Die meisten Eltern lieben ihre Kinder. Auch unter solchen Umständen. Die meisten Eltern wollen das Beste für ihre Kinder. Doch mit der Zeit wurde Distanz als besser angesehen als zärtliche Nähe. Der Blick auf Mutterschaft und Kind hatte sich verschoben.

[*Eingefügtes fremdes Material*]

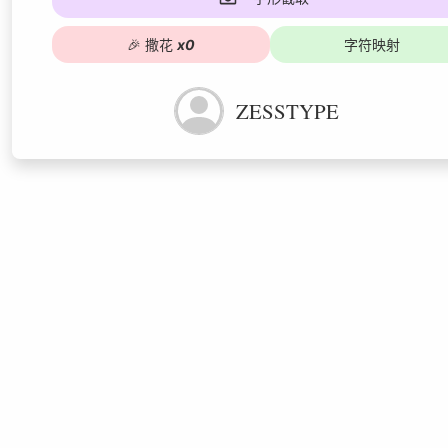
🎉
撒花
x
0
字符映射
ZESSTYPE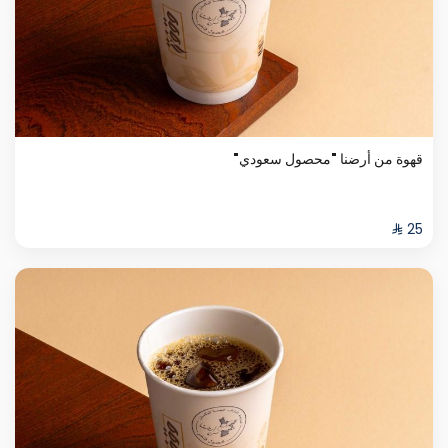
قهوة من أرضنا "محصول سعودي"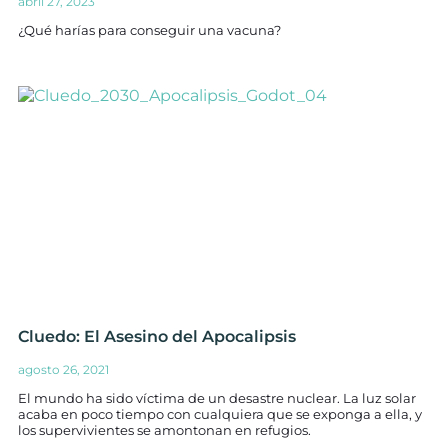
abril 27, 2023
¿Qué harías para conseguir una vacuna?
Cluedo: El Asesino del Apocalipsis
agosto 26, 2021
El mundo ha sido víctima de un desastre nuclear. La luz solar
acaba en poco tiempo con cualquiera que se exponga a ella, y
los supervivientes se amontonan en refugios.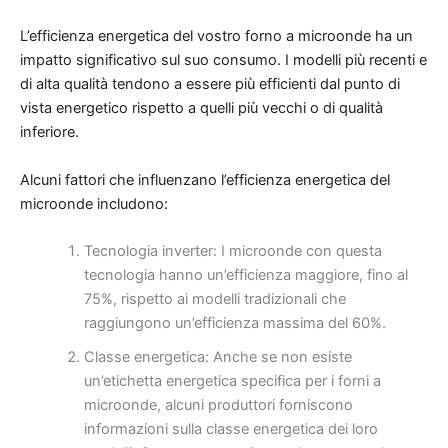
L’efficienza energetica del vostro forno a microonde ha un
impatto significativo sul suo consumo. I modelli più recenti e
di alta qualità tendono a essere più efficienti dal punto di
vista energetico rispetto a quelli più vecchi o di qualità
inferiore.
Alcuni fattori che influenzano l’efficienza energetica del
microonde includono:
Tecnologia inverter: I microonde con questa
tecnologia hanno un’efficienza maggiore, fino al
75%, rispetto ai modelli tradizionali che
raggiungono un’efficienza massima del 60%.
Classe energetica: Anche se non esiste
un’etichetta energetica specifica per i forni a
microonde, alcuni produttori forniscono
informazioni sulla classe energetica dei loro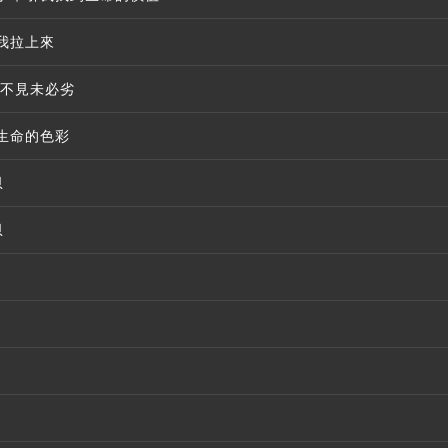
我拉上來
看不見未必劣
生命的色彩
恩
恩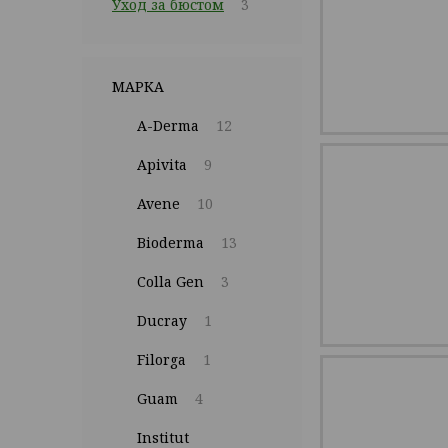
Уход за бюстом
3
МАРКА
A-Derma
12
Apivita
9
Avene
10
Bioderma
13
Colla Gen
3
Ducray
1
Filorga
1
Guam
4
Institut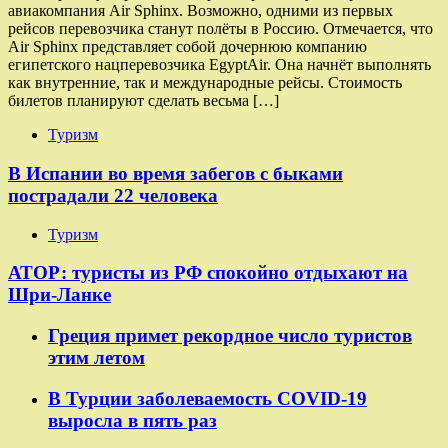
авиакомпания Air Sphinx. Возможно, одними из первых
рейсов перевозчика станут полёты в Россию. Отмечается, что
Air Sphinx представляет собой дочернюю компанию
египетского нацперевозчика EgyptAir. Она начнёт выполнять
как внутренние, так и международные рейсы. Стоимость
билетов планируют сделать весьма […]
Туризм
В Испании во время забегов с быками
пострадали 22 человека
Туризм
АТОР: туристы из РФ спокойно отдыхают на
Шри-Ланке
Греция примет рекордное число туристов
этим летом
В Турции заболеваемость COVID-19
выросла в пять раз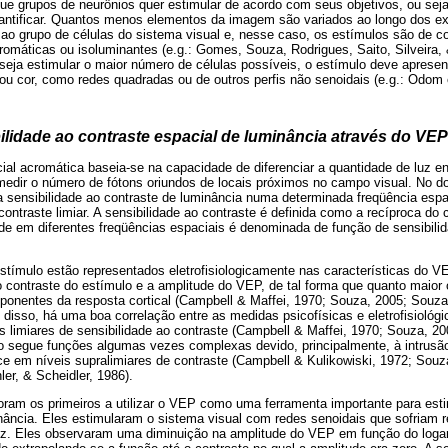
ue grupos de neurônios quer estimular de acordo com seus objetivos, ou sej
uantificar. Quantos menos elementos da imagem são variados ao longo dos ex
ao grupo de células do sistema visual e, nesse caso, os estímulos são de c
omáticas ou isoluminantes (e.g.: Gomes, Souza, Rodrigues, Saito, Silveira, 
 seja estimular o maior número de células possíveis, o estímulo deve apres
ou cor, como redes quadradas ou de outros perfis não senoidais (e.g.: Odom e
ilidade ao contraste espacial de luminância através do VEP
ial acromática baseia-se na capacidade de diferenciar a quantidade de luz e
medir o número de fótons oriundos de locais próximos no campo visual. No d
a sensibilidade ao contraste de luminância numa determinada freqüência espa
ntraste limiar. A sensibilidade ao contraste é definida como a recíproca do c
de em diferentes freqüências espaciais é denominada de função de sensibili
tímulo estão representados eletrofisiologicamente nas características do V
 contraste do estímulo e a amplitude do VEP, de tal forma que quanto maior 
ponentes da resposta cortical (Campbell & Maffei, 1970; Souza, 2005; Souza,
m disso, há uma boa correlação entre as medidas psicofísicas e eletrofisioló
 limiares de sensibilidade ao contraste (Campbell & Maffei, 1970; Souza, 200
ão segue funções algumas vezes complexas devido, principalmente, à intrusão
e em níveis supralimiares de contraste (Campbell & Kulikowiski, 1972; Souza
ler, & Scheidler, 1986).
oram os primeiros a utilizar o VEP como uma ferramenta importante para esti
nância. Eles estimularam o sistema visual com redes senoidais que sofriam 
Hz. Eles observaram uma diminuição na amplitude do VEP em função do logar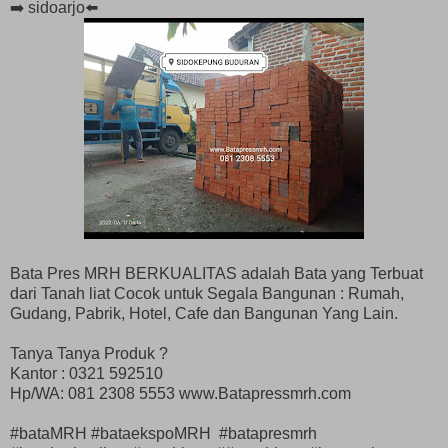
➡️ sidoarjo⬅️
Bata Pres MRH BERKUALITAS adalah Bata yang Terbuat
dari Tanah liat Cocok untuk Segala Bangunan : Rumah,
Gudang, Pabrik, Hotel, Cafe dan Bangunan Yang Lain.
Tanya Tanya Produk ?
Kantor : 0321 592510
Hp/WA: 081 2308 5553 www.Batapressmrh.com
#bataMRH #bataekspoMRH #batapresmrh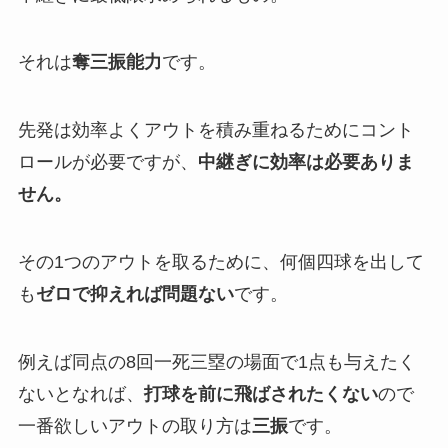
それは
奪三振
能力
です。
先発は効率よくアウトを積み重ねるためにコント
ロールが必要ですが、
中継ぎに効率は必要ありま
せん。
その1つのアウトを取るために、何個四球を出して
も
ゼロで抑えれば問題ない
です。
例えば同点の8回一死三塁の場面で1点も与えたく
ないとなれば、
打球を前に飛ばされたくない
ので
一番欲しいアウトの取り方は
三振
です。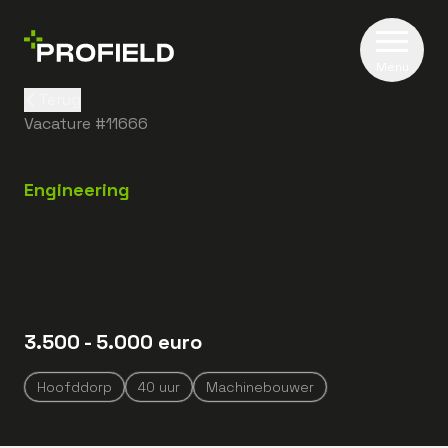
Menu
Terug
Vacature #
11666
Engineering
3.500
- 5.000
euro
Hoofddorp
40
uur
Machinebouwer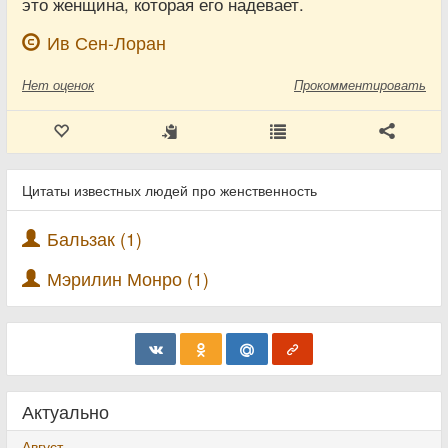
это женщина, которая его надевает.
Ив Сен-Лоран
Нет
оценок
Прокомментировать
Цитаты известных людей про женственность
Бальзак (1)
Мэрилин Монро (1)
Актуально
Август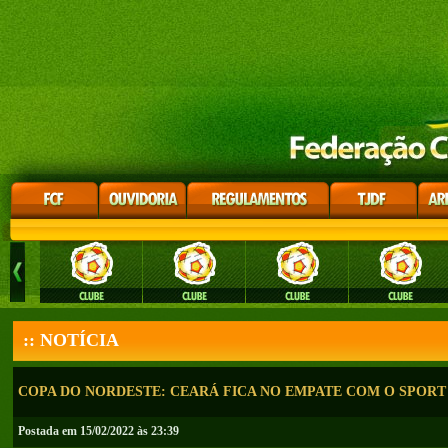
:: NOTÍCIA
COPA DO NORDESTE: CEARÁ FICA NO EMPATE COM O SPORT
Postada em 15/02/2022 às 23:39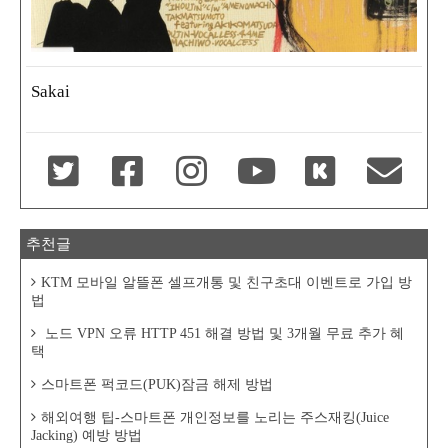
Sakai
추천글
KTM 모바일 알뜰폰 셀프개통 및 친구초대 이벤트로 가입 방
법
노드 VPN 오류 HTTP 451 해결 방법 및 3개월 무료 추가 혜
택
스마트폰 퍽코드(PUK)잠금 해제 방법
해외여행 팁-스마트폰 개인정보를 노리는 주스재킹(Juice
Jacking) 예방 방법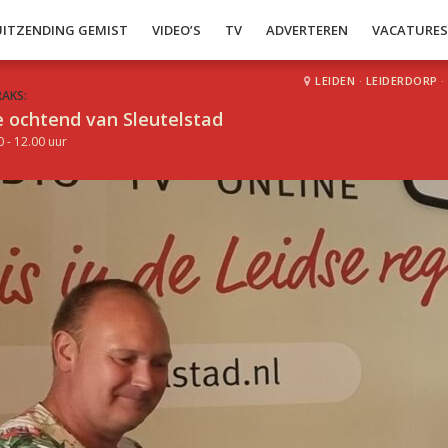
UITZENDING GEMIST
VIDEO’S
TV
ADVERTEREN
VACATURE
LEIDEN
·
LEIDERDORP
·
RAKS:
 ochtend van Sleutelstad
0 - 12.00 uur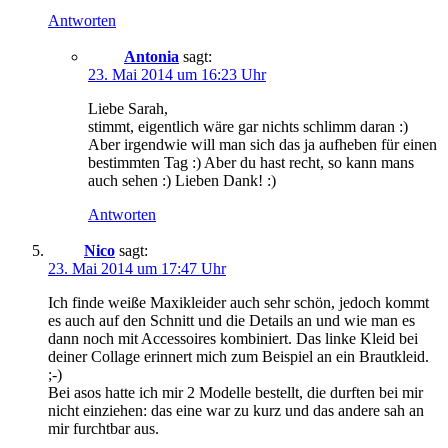
Antworten
Antonia
sagt:
23. Mai 2014 um 16:23 Uhr
Liebe Sarah,
stimmt, eigentlich wäre gar nichts schlimm daran :)
Aber irgendwie will man sich das ja aufheben für einen
bestimmten Tag :) Aber du hast recht, so kann mans
auch sehen :) Lieben Dank! :)
Antworten
Nico
sagt:
23. Mai 2014 um 17:47 Uhr
Ich finde weiße Maxikleider auch sehr schön, jedoch kommt
es auch auf den Schnitt und die Details an und wie man es
dann noch mit Accessoires kombiniert. Das linke Kleid bei
deiner Collage erinnert mich zum Beispiel an ein Brautkleid.
;-)
Bei asos hatte ich mir 2 Modelle bestellt, die durften bei mir
nicht einziehen: das eine war zu kurz und das andere sah an
mir furchtbar aus.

"Die Aufgabe, ein Kind zu erziehen, wird von den Eltern nur selten vollkommen gelöst. Und zwar in erster Linie deswegen, weil Vater und Mutter naturgemäß ihrem eigenen Fleisch und Blut gegenüber nicht die für eine Erziehungsaufgabe nötige objektive Einstellung besitzen. Ihnen fehlt in vielen Fällen der klare Blick für die Schwächen, oft aber auch für die Vorzüge ihrer Kinder. Weiterhin wird durch den Mangel an Distanz, der sich fast immer als Folge ständigen Beisammenseins zwischen den einzelnen Familienmitgliedern entwickelt, die Autorität der Eltern gewöhnlich derart geschwächt, daß ihre Anordnungen einfach überhört und nicht befolgt werden."
Kinder- Glück und Sorge der Mutter, Dr. med. Luise von Seht, 1939

Es ist immer schwierig zu erkennen, was einem fehlt, wenn man keine Vorstellung davon hat, was sein könnte. Eine Mutter, die schon durch ein vermurxtes Wochenbett keine enge Bindung zu ihrem Kind aufbauen konnte, und der gesagt wird, dass enge Bindungen dem Kind schaden, wird diese Bindung vielleicht unbewusst vermissen, aber sie wird nicht wissen, warum. Sie macht ja nach bestem Wissen und Gewissen alles richtig. 

Niemand kann ihr beschreiben, wie sich eine gute Bindung anfühlt. Und wer es versucht, dem entgegnet sie mit Skepsis. Denn natürlich liebt sie ihr Kind. Aber Liebe und Bindung sind nicht dasselbe.